# WHAT TO DO
Restate the listing below word for word, omitting any images.

# RAW DATA

• • • •

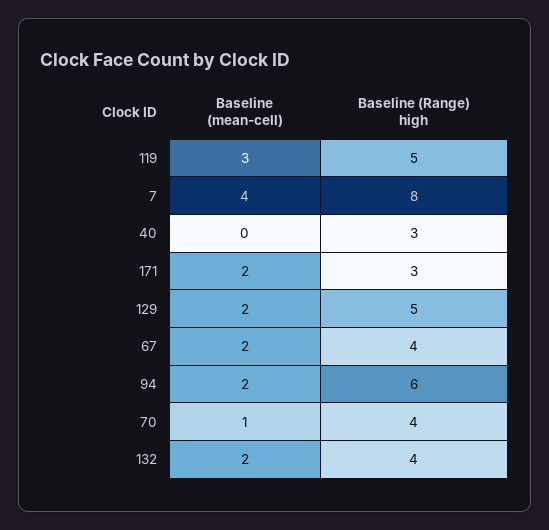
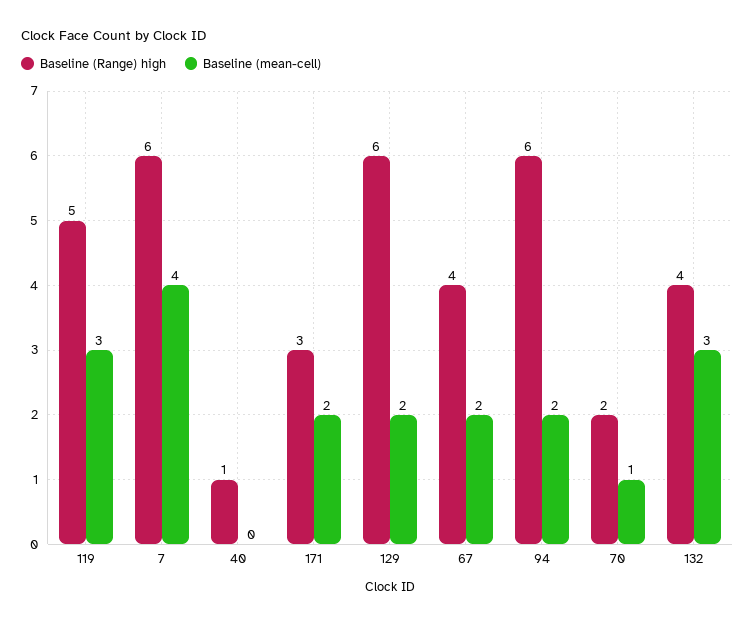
  {
    "Baseline (mean-cell)": {
      "119": 3,
      "7": 4,
      "40": 0,
      "171": 2,
      "129": 2,
      "67": 2,
      "94": 2,
      "70": 1,
-     "132": 2
+     "132": 3
    },
    "Baseline (Range) high": {
      "119": 5,
-     "7": 8,
+     "7": 6,
-     "40": 3,
+     "40": 1,
      "171": 3,
-     "129": 5,
+     "129": 6,
      "67": 4,
      "94": 6,
-     "70": 4,
+     "70": 2,
      "132": 4
    }
  }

• • • •

# WORKED SOLUTION
  {
    "Baseline (mean-cell)": {
      "119": 3,
      "7": 4,
      "40": 0,
      "171": 2,
      "129": 2,
      "67": 2,
      "94": 2,
      "70": 1,
-     "132": 2
+     "132": 3
    },
    "Baseline (Range) high": {
      "119": 5,
-     "7": 8,
+     "7": 6,
-     "40": 3,
+     "40": 1,
      "171": 3,
-     "129": 5,
+     "129": 6,
      "67": 4,
      "94": 6,
-     "70": 4,
+     "70": 2,
      "132": 4
    }
  }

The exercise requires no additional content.